DualVLA: Building a Generalizable Embodied Agent via Partial Decoupling of Reasoning and Action
Zhen Fang, Zhuoyang Liu, Jiaming Liu, Hao Chen, Yu Zeng, Shiting Huang, Zehui Chen, Lin Chen, Shanghang Zhang, Feng Zhao
2025-12-01
Summary
This paper introduces a new approach, called DualVLA, to building AI models that can understand both images and language, and then use that understanding to perform actions, like a robot completing a task. It focuses on creating a model that's good at *both* understanding instructions and actually carrying them out successfully.
What's the problem?
Typically, researchers try to build these 'Vision-Language-Action' (VLA) models by first training them to be really good at specific actions, like robot movements. Then, they try to broaden the model’s understanding by adding more general information. However, the researchers found that when they did this, the model actually got *worse* at performing the actions it was originally good at – this is what they call 'action degeneration'. Essentially, learning more general knowledge seemed to make it forget how to do things well.
What's the solution?
To fix this, the researchers developed DualVLA. This involves two main ideas. First, they carefully filtered the data used for broader learning, removing information that didn't help with actions and might actually confuse the model. Second, they used a special training technique where the model gets different types of guidance depending on whether it’s learning about actions or general reasoning, helping it to maintain both skills. They also created a new way to test these models, breaking down performance into reasoning, understanding intent, action execution, and how well the actions align with the instructions.
Why it matters?
This work is important because it addresses a key challenge in building truly useful AI assistants. It’s not enough for an AI to understand what you want; it also needs to be able to reliably *do* it. DualVLA shows a way to build models that are both intelligent and capable, achieving a better balance between understanding and action, and the new evaluation method provides a more detailed way to measure progress in this field.
Abstract
To build a generalizable Vision-Language-Action (VLA) model with strong reasoning ability, a common strategy is to first train a specialist VLA on robot demonstrations to acquire reliable manipulation skills, and then incorporate mixed annotated robot data together with multimodal data to restore broader reasoning capabilities. However, we observe that the resulting reasoning VLA often suffers from degraded action performance compared to the specialist model before fine-tuning, a phenomenon we refer to as action degeneration. To address this issue, we propose DualVLA, which enhances action performance through carefully designed post-training while still preserving reasoning capability. We first introduce a dual-layer data pruning method that removes redundant embodied reasoning, preventing it from adversely influencing action learning. To further strengthen action generation, we design a dual-teacher adaptive distillation strategy that assigns different supervision signals to different data domains while maintaining reasoning ability. To fill the evaluation gap for generalist VLAs, we also propose VLA Score, which decouples VLA capability into reasoning, intention, action, and alignment dimensions for a more fine-grained assessment. Experiments show that DualVLA achieves an average success rate of 61.0 in SimplerEnv and an average score of 65.4 across eight competitive multimodal benchmarks, demonstrating a stronger balance between precise action execution and multimodal understanding. Project Website: https://costaliya.github.io/DualVLA/.

Required tasks –
1. Rewrite the stretch from "Why it matters?" through "in this field." in the DualVLA page, putting "robot helpers" in place of "AI assistants".
2. Decide whether each statement agrees with the DualVLA page. Answer yes or no, and quote the words that decide it.
(a) DualVLA reaches an average success rate of 61.0 in SimplerEnv.
(b) VLA Score divides VLA capability into three dimensions.
(c) The data pruning method that DualVLA introduces works on a single layer.
3. Answer each question from the DualVLA page.
(a) What do the researchers call the drop in action performance after broader training?
(b) Across how many multimodal benchmarks is DualVLA's average score of 65.4 reported?
(c) What does the dual-teacher adaptive distillation strategy assign to different data domains?

Records provided –
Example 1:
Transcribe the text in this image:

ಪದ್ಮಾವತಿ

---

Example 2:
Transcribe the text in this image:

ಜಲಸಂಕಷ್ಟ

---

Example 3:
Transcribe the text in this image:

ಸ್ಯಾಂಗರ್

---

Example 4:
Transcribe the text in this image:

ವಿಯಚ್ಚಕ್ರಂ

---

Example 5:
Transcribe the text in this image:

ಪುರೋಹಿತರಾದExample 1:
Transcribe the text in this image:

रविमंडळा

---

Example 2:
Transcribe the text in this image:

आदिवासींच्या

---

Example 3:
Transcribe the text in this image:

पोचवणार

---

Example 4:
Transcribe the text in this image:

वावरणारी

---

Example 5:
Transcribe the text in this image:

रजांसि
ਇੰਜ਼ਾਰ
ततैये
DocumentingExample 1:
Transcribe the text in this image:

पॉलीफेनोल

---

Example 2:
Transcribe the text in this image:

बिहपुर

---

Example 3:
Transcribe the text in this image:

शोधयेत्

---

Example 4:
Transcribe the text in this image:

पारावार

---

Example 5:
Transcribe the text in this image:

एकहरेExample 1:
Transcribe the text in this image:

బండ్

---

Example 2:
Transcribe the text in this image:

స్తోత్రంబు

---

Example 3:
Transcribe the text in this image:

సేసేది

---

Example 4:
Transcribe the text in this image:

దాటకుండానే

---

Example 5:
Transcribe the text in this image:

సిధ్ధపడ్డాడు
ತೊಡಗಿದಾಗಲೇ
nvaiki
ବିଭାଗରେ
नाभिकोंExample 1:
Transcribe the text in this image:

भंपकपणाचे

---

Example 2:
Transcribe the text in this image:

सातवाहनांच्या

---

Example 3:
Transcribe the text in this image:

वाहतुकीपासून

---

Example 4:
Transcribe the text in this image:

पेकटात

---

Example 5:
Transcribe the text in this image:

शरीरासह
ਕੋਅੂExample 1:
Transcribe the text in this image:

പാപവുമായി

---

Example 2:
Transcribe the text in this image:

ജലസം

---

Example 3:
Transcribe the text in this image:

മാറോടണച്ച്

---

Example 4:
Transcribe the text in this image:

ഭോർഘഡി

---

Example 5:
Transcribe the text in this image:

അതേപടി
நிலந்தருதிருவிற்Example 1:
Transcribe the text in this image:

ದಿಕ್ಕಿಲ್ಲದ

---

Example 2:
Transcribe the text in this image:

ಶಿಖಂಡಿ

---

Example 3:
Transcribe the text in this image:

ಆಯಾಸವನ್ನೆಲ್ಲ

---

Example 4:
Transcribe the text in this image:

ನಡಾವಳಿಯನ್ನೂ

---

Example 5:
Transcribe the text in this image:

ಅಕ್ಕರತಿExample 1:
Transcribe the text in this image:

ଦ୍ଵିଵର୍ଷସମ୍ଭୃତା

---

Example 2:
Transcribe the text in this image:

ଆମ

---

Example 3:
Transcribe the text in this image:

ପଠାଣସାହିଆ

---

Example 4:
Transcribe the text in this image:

Answers to the tasks –
1.
Why it matters?
This work is important because it addresses a key challenge in building truly useful robot helpers. It’s not enough for an AI to understand what you want; it also needs to be able to reliably *do* it. DualVLA shows a way to build models that are both intelligent and capable, achieving a better balance between understanding and action, and the new evaluation method provides a more detailed way to measure progress in this field.

2.
(a) Yes: "DualVLA achieves an average success rate of 61.0 in SimplerEnv"
(b) No: "decouples VLA capability into reasoning, intention, action, and alignment dimensions"
(c) No: "We first introduce a dual-layer data pruning method"

3.
(a) Action degeneration.
(b) Eight.
(c) Different supervision signals.